(Beginning of DATA FOR THE TASK)
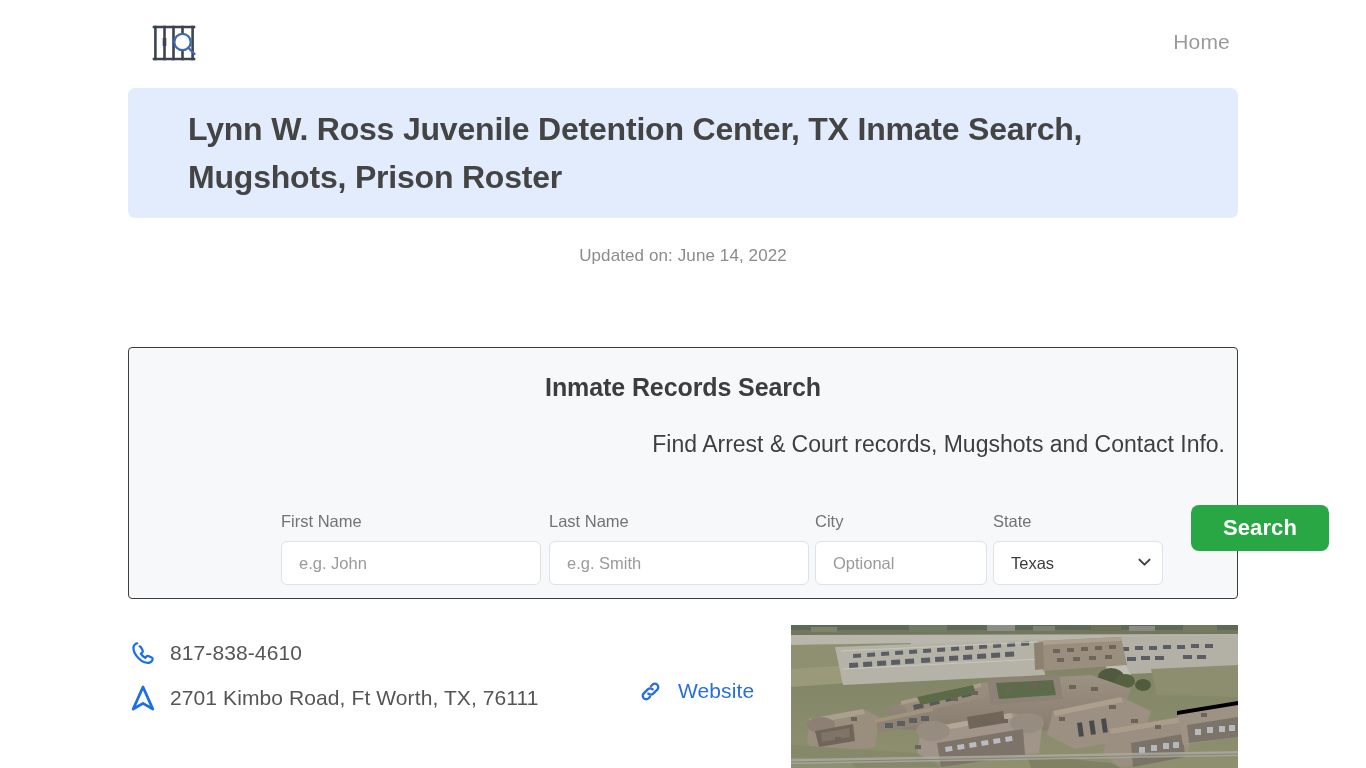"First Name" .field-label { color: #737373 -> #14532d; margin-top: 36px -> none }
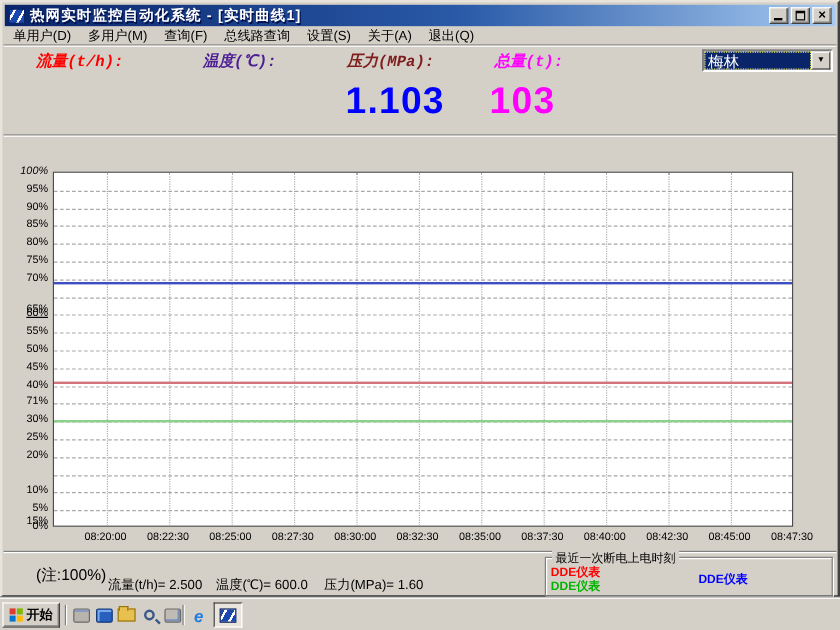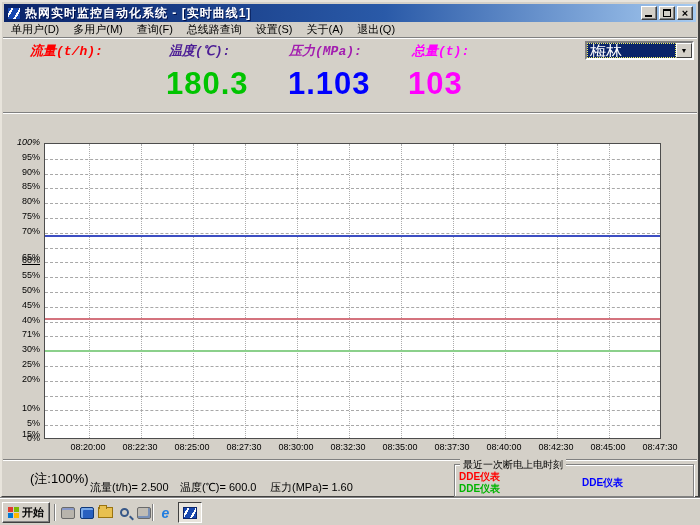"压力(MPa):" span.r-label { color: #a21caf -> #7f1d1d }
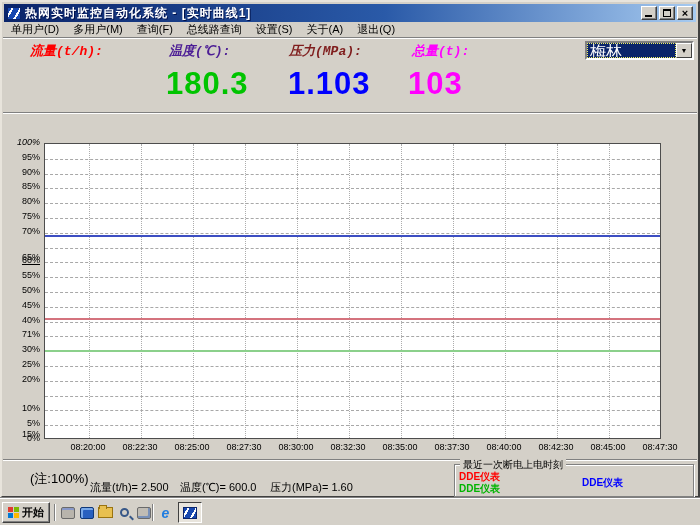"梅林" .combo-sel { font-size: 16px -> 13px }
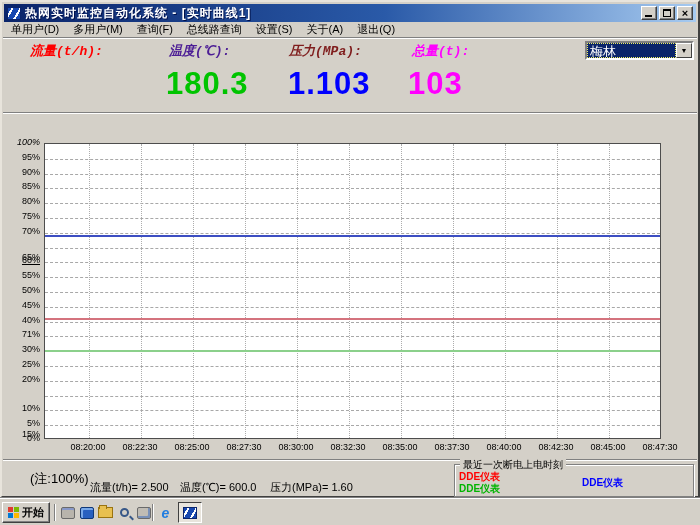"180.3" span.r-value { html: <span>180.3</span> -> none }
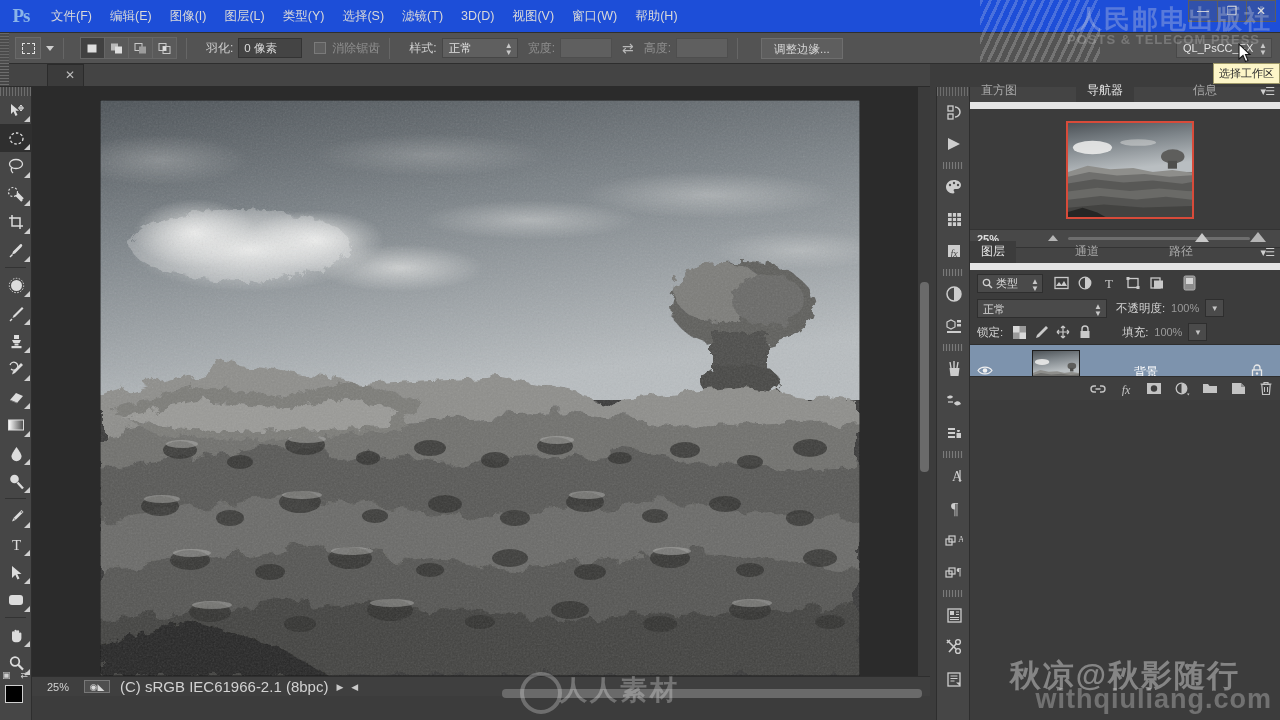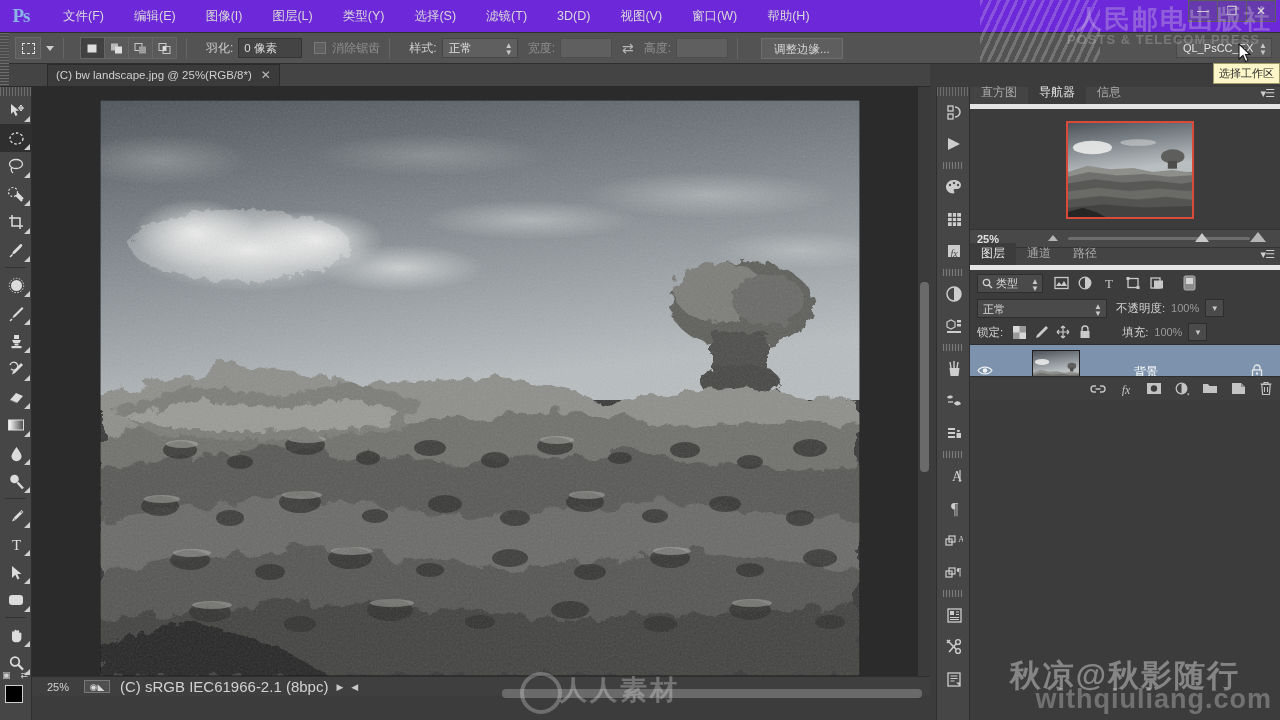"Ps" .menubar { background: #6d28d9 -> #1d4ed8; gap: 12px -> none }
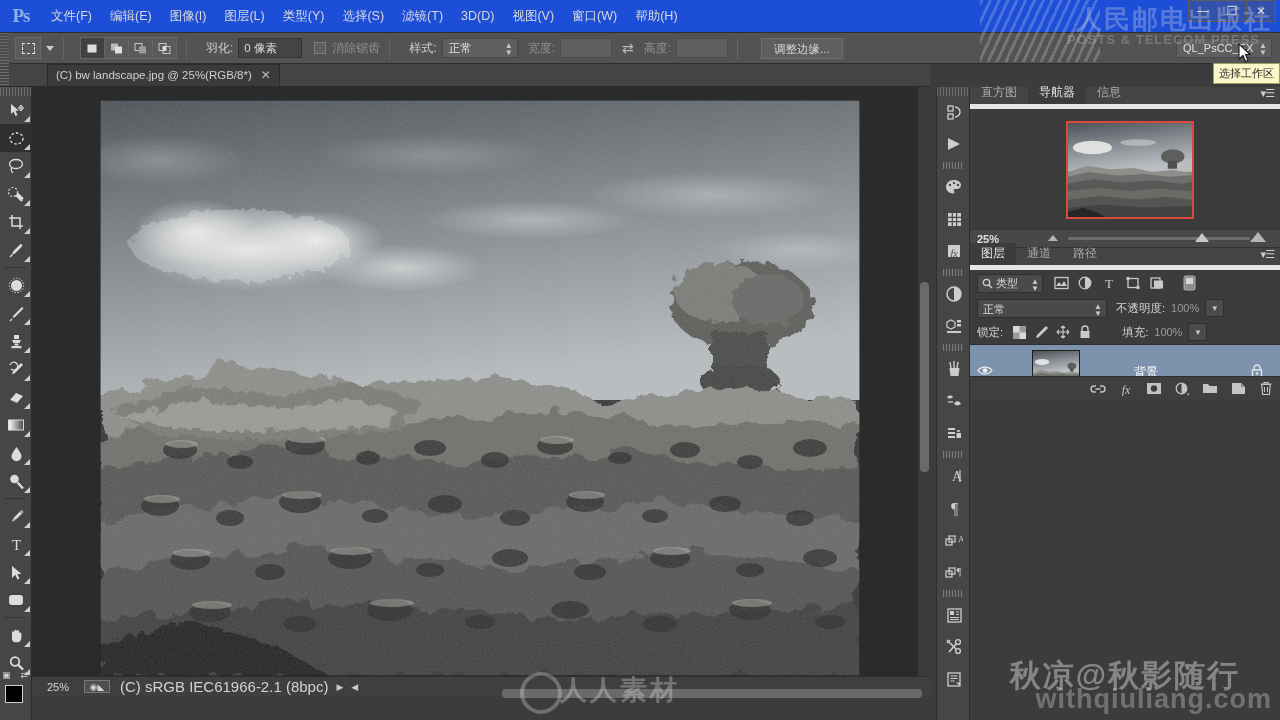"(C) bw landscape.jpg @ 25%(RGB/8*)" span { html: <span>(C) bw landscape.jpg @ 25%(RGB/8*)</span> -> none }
(End of DATA FOR THE TASK)
# WHAT IS BEING ASKED:
Go through the entries and retype each one exactly, skipping any image.

# SOLUTION FOR THIS PROBLEM:
"First Name" .field-label { color: #737373 -> #14532d; margin-top: 36px -> none }
"压力(MPa):" span.r-label { color: #a21caf -> #7f1d1d }
"梅林" .combo-sel { font-size: 16px -> 13px }
"180.3" span.r-value { html: <span>180.3</span> -> none }
"Ps" .menubar { background: #6d28d9 -> #1d4ed8; gap: 12px -> none }
"(C) bw landscape.jpg @ 25%(RGB/8*)" span { html: <span>(C) bw landscape.jpg @ 25%(RGB/8*)</span> -> none }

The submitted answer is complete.